14ème législature

Question N° 57282
de M. Pierre Morel-A-L'Huissier (Union pour un Mouvement Populaire - Lozère )
Question écrite
Ministère interrogé > Agriculture, agroalimentaire et forêt
Ministère attributaire > Justice

Rubrique > animaux

Titre > réglementation

Analyse > statut de l'animal. conséquences.

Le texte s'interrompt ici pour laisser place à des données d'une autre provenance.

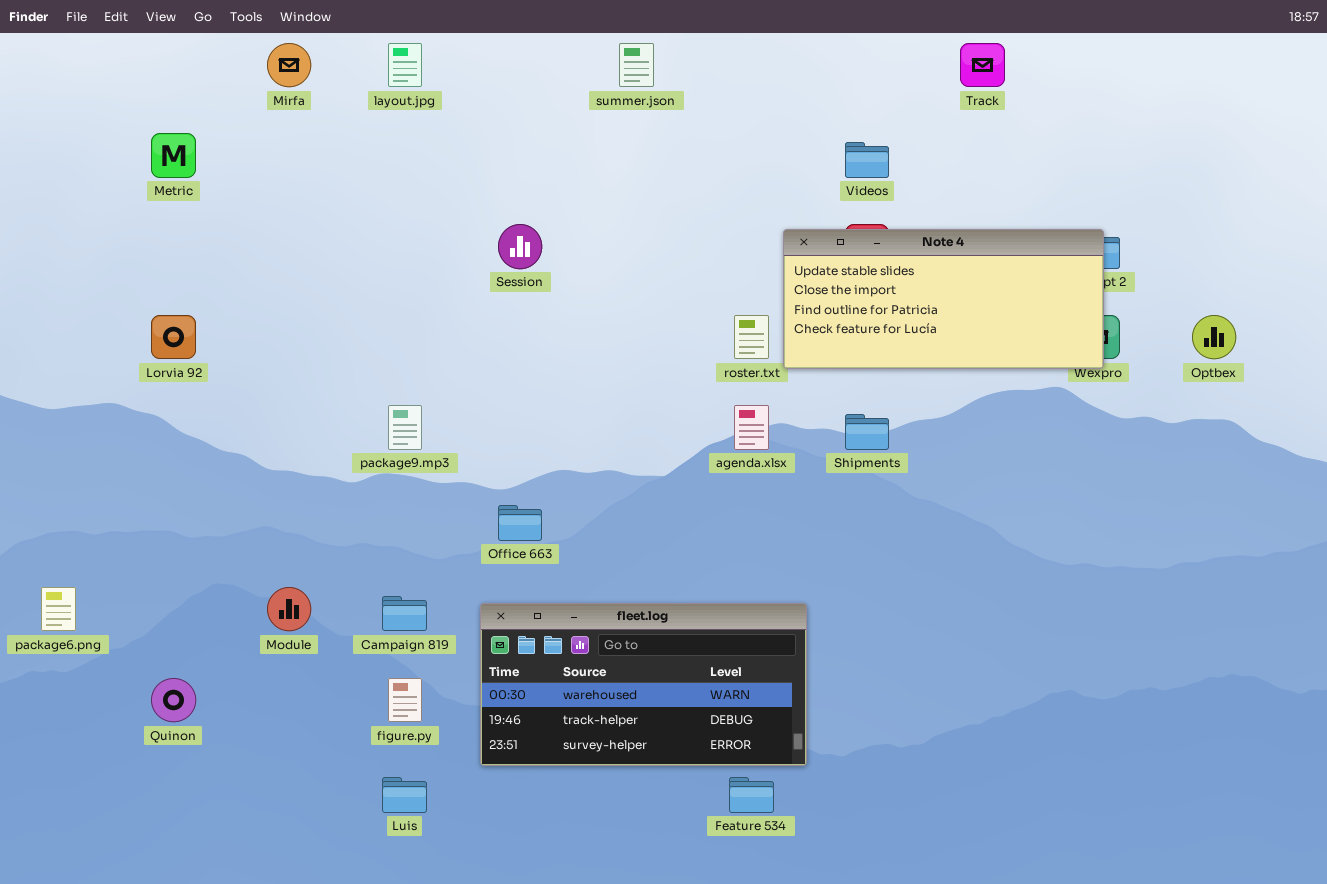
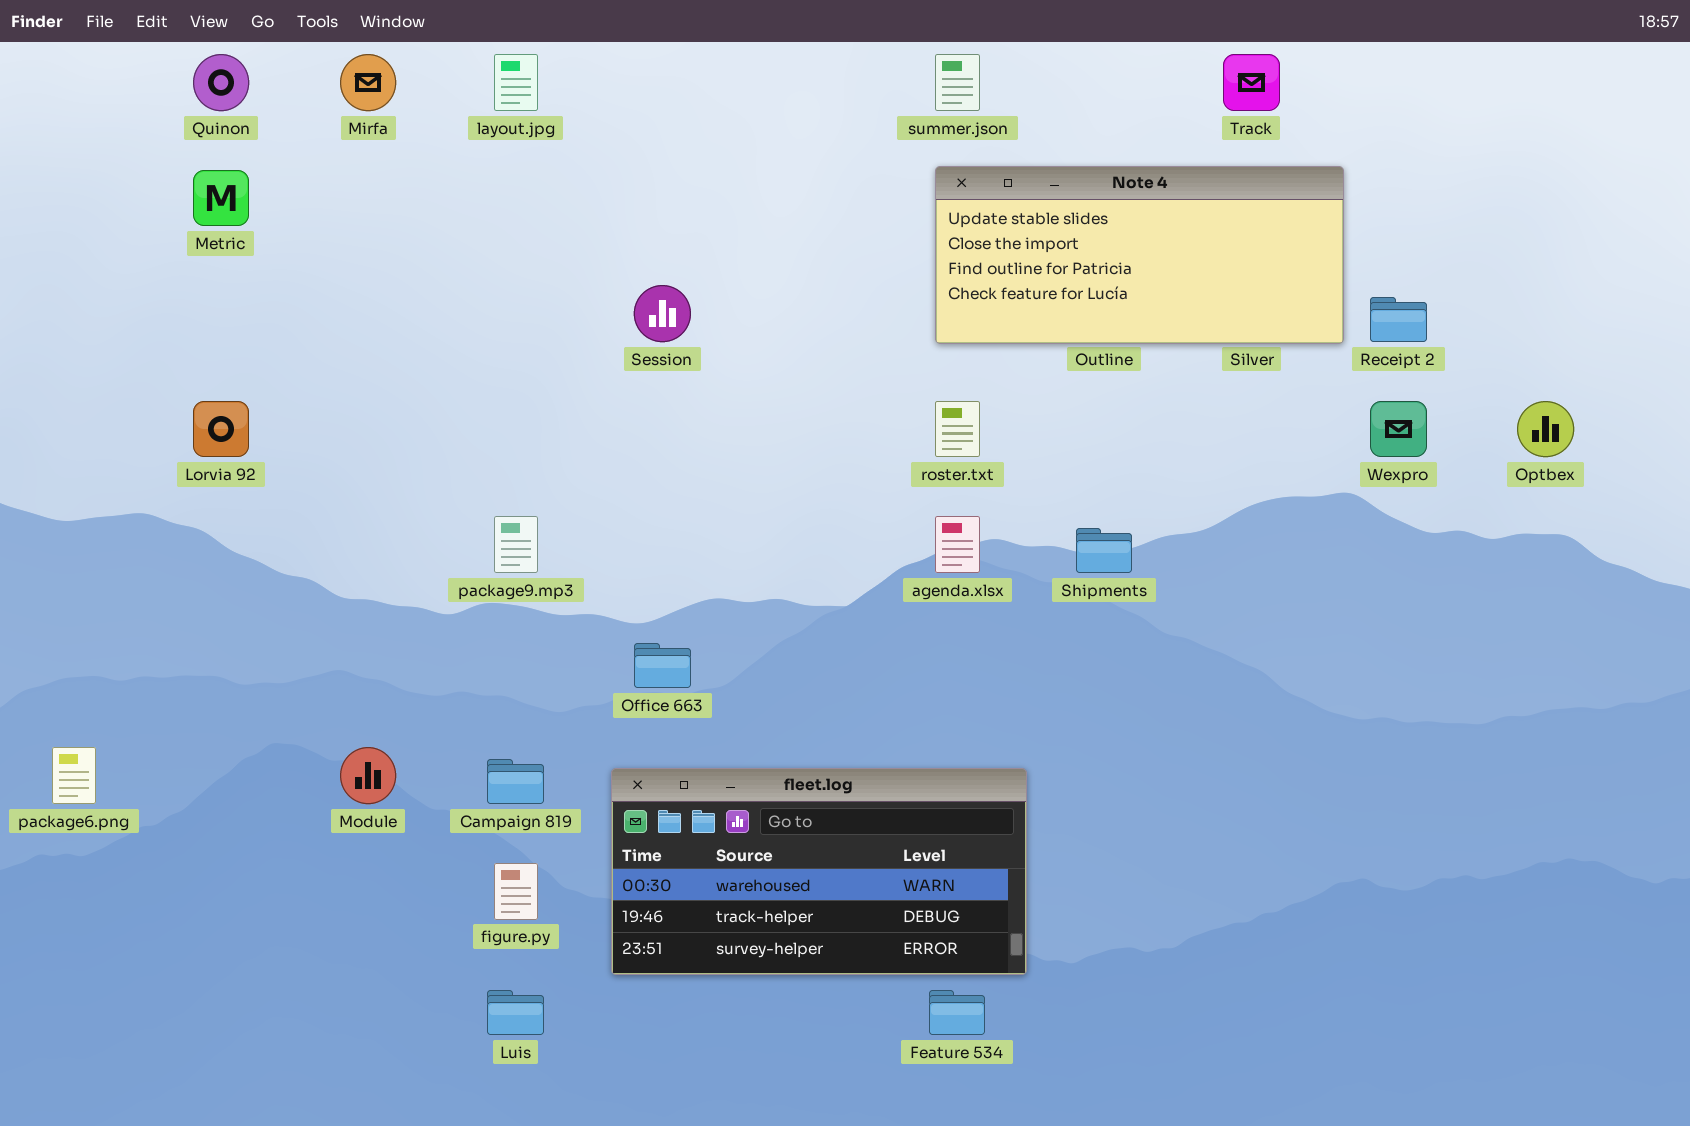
summer.json: [619,43,654,87] -> [935,54,980,111], moved
Note 4: [783,229,1104,369] -> [935,166,1344,344], moved
Quinon: [151,678,196,722] -> [193,54,249,111], moved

Question publiée au JO le : 17/06/2014 page : 4797
Réponse publiée au JO le : 02/09/2014 page : 7447
Date de changement d'attribution: 01/07/2014

Texte de la question

M. Pierre Morel-A-L'Huissier attire l'attention de M. le ministre de l'agriculture, de l'agroalimentaire et de la forêt, porte-parole du Gouvernement, sur le statut des animaux. C'est une avancée dans la lutte contre la maltraitance que peuvent subir les animaux domestiques. Cependant, les conséquences de cette reconnaissance peuvent avoir des conséquences négatives importantes, notamment vis-à-vis de l'élevage et de l'abattage des animaux pour la consommation, ainsi que pour l'abattage d'animaux en vue de réguler leur population. Aussi, il lui demande s'il y a actuellement des garanties sur le fait que cette reconnaissance de l'intelligence de l'animal n'aura pas de conséquences néfastes sur l'élevage et la chasse, activités qui font partie du patrimoine traditionnel français et qui sont nécessaires à la population et au paysage français.

Texte de la réponse

Dans le cadre du projet de loi relatif à la modernisation et à la simplification du droit et des procédures dans les domaines de la justice et des affaires intérieures, l'Assemblée nationale a adopté, le 15 avril 2014, un amendement présenté par Monsieur Glavany, Madame Capdevielle, Madame Untermaier et les membres du groupe socialiste, républicain et citoyen visant à introduire dans le code civil un nouvel article 515-14 ainsi rédigé : « Les animaux sont des êtres vivants doués de sensibilité. Sous réserve des lois qui les protègent, les animaux sont soumis au régime des biens corporels ». Si ce texte était définitivement adopté à l'issue des travaux parlementaires, il permettrait de consacrer l'animal dans le code civil et de reconnaître le caractère sensible de celui-ci afin de mieux concilier sa qualification juridique et sa valeur affective, tout en maintenant l'état actuel du droit. Il est en effet essentiel de concilier la protection de l'animal sans pour autant mettre en péril les bases traditionnelles de l'économie. C'est ainsi que le principe selon lequel l'animal suit intégralement le régime des biens pour les opérations économiques serait notamment maintenu. En effet, si les animaux se voyaient qualifiés d' « êtres vivants doués de sensibilité », ils n'en resteraient pas moins « soumis au régime des biens corporels ». Le texte, tel qu'il a été adopté par l'Assemblée nationale, ne modifie donc en rien les droits et contraintes des détenteurs et propriétaires d'animaux et ne remet pas en cause leurs activités, qui sont déjà soumises à des lois protectrices de l'animal. Les animaux resteront ainsi dans la sphère patrimoniale, de sorte que les règles relatives notamment à la chasse, à la vente des animaux d'élevage, à leur transmission par succession, ou encore à la vente de gamètes, continueront à s'appliquer.